To be sure, I do not think, for one second, that simply restricting forex allocations will solve the problem. Actually, I have always argued that Nigeria’s real sector needs to be supported with solid infrastructure and generous incentives to fast-track industrialisation and purge ourselves of this importation epidemic and forex illness. We can even use tariff to discourage imports, even though the World Trade Organisation (WTO) will attempt to crucify us for raising barriers to “free trade”. But we must stop casting our current economic crisis in the single narrative of devaluation. We are dealing with complex human behaviour with several variables.

Since Buhari, the president, has maintained that he will not devalue the naira, then we would have to live with that for now. We cannot overrule him. I have now chosen to look at the different endgame scenarios for Buharinomics. There are two extreme scenarios I want to share. The first, which I call the “Sai Buhari!” scenario, is that things work out fine in the end. Imports drop sharply; pressure on naira falls; exchange rate stabilises; speculators bite the dust; investment in social infrastructure yields massive results; domestic manufacturing picks up; and we gradually overcome this economic hardship within three years. Sai Buhari!

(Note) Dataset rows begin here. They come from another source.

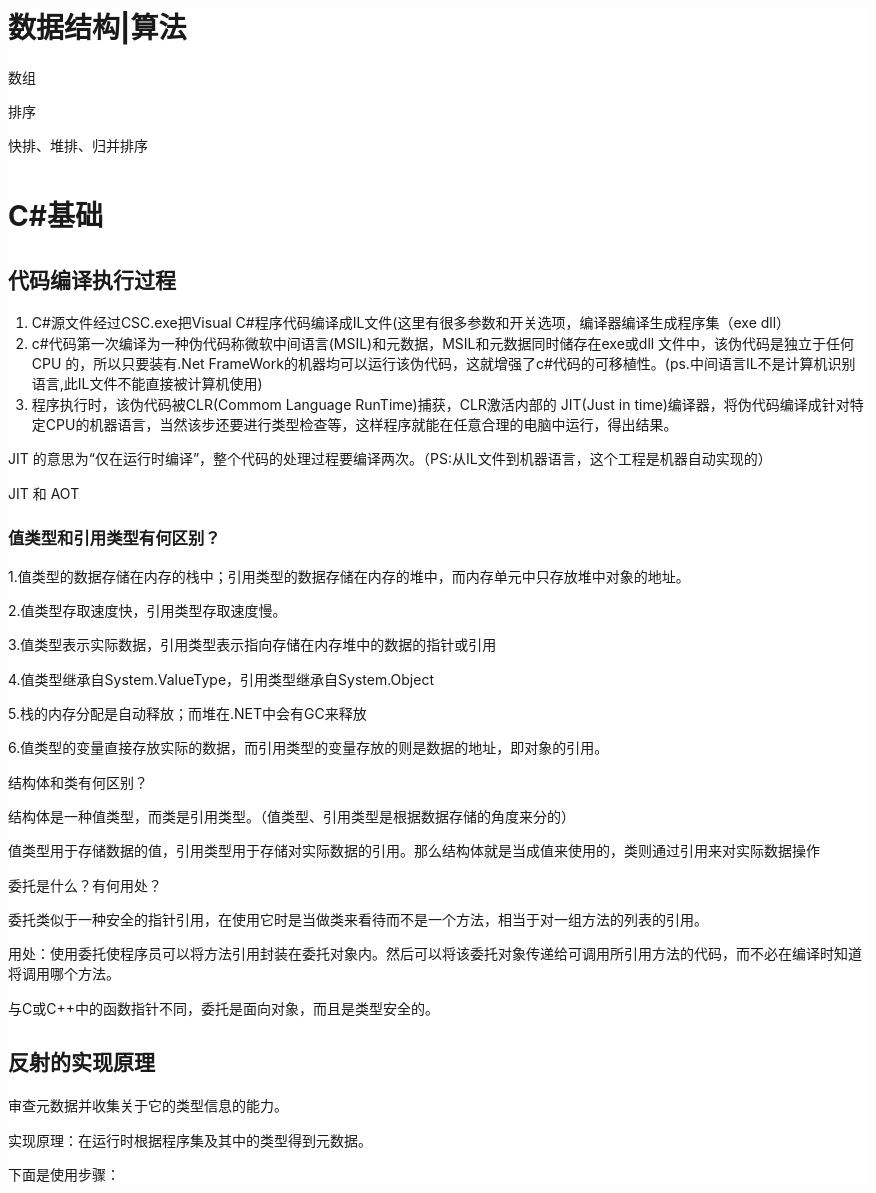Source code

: # 数据结构|算法

数组

排序

快排、堆排、归并排序

# C#基础

## 代码编译执行过程

1. C#源文件经过CSC.exe把Visual C#程序代码编译成IL文件(这里有很多参数和开关选项，编译器编译生成程序集（exe dll）
2. c#代码第一次编译为一种伪代码称微软中间语言(MSIL)和元数据，MSIL和元数据同时储存在exe或dll 文件中，该伪代码是独立于任何CPU 的，所以只要装有.Net FrameWork的机器均可以运行该伪代码，这就增强了c#代码的可移植性。(ps.中间语言IL不是计算机识别语言,此IL文件不能直接被计算机使用)
3. 程序执行时，该伪代码被CLR(Commom Language RunTime)捕获，CLR激活内部的 JIT(Just in time)编译器，将伪代码编译成针对特定CPU的机器语言，当然该步还要进行类型检查等，这样程序就能在任意合理的电脑中运行，得出结果。

JIT 的意思为“仅在运行时编译”，整个代码的处理过程要编译两次。（PS:从IL文件到机器语言，这个工程是机器自动实现的）

JIT 和 AOT

### 值类型和引用类型有何区别？

1.值类型的数据存储在内存的栈中；引用类型的数据存储在内存的堆中，而内存单元中只存放堆中对象的地址。

2.值类型存取速度快，引用类型存取速度慢。

3.值类型表示实际数据，引用类型表示指向存储在内存堆中的数据的指针或引用

4.值类型继承自System.ValueType，引用类型继承自System.Object

5.栈的内存分配是自动释放；而堆在.NET中会有GC来释放

6.值类型的变量直接存放实际的数据，而引用类型的变量存放的则是数据的地址，即对象的引用。

结构体和类有何区别？

结构体是一种值类型，而类是引用类型。（值类型、引用类型是根据数据存储的角度来分的）

值类型用于存储数据的值，引用类型用于存储对实际数据的引用。那么结构体就是当成值来使用的，类则通过引用来对实际数据操作

委托是什么？有何用处？

委托类似于一种安全的指针引用，在使用它时是当做类来看待而不是一个方法，相当于对一组方法的列表的引用。

用处：使用委托使程序员可以将方法引用封装在委托对象内。然后可以将该委托对象传递给可调用所引用方法的代码，而不必在编译时知道将调用哪个方法。

与C或C++中的函数指针不同，委托是面向对象，而且是类型安全的。

## 反射的实现原理

审查元数据并收集关于它的类型信息的能力。

实现原理：在运行时根据程序集及其中的类型得到元数据。

下面是使用步骤：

The second scenario, the “Chai Buhari!” one, sees things get out of hand: naira slips into coma as speculators enjoy a free ride; black market hits N1000 to $1; prices of goods and services go gaga; the CBN can no longer make forex available for imports; we are queuing up to buy milk, salt and rice; unemployment soars as more factories close down; foreign investors shun Nigeria; Buhari then runs to the IMF for a $20 billion bailout as violent protests break out nationwide; IMF asks Buhari to devalue the naira, remove capital controls, abolish electricity subsidy, increase fuel price, and cut social spending; and Buhari painfully capitulates. Chai Buhari!

If I claim to know the endgame of Buharinomics, I lie. This is not mathematics. This is about how economic agents will interact and react under a different temperature, humidity and pressure. The fact that things are not going well today does not mean we are doomed. Indeed, with economic reform, things tend to get worse before they get better. That is why we have to look not just as short-term pains but also long-term gains. That is why I ultimately favour flexibility. In the Malaysia case, Mohammad was flexible. He resisted the IMF, yes, but even in his own policies, he evaluated results from time to time and acted with the latest information and within unfolding realities.

Meanwhile, there are certainly other possible endgame scenarios. For instance, if oil price picks up along the way, all this debate becomes an academic exercise. Moreover, there are rumours that some “saboteurs” are bent on making sure Buhari devalues the naira, and they will do anything to depress the naira in order to force the issue. Some bankers, currency speculators and top government officials are allegedly involved in the conspiracy. If this is true, it is yet another scenario I have not painted — the scenario where things that work in other countries spectacularly fail here because of the “Nigerian factor”. The endgame, then, remains highly unpredictable.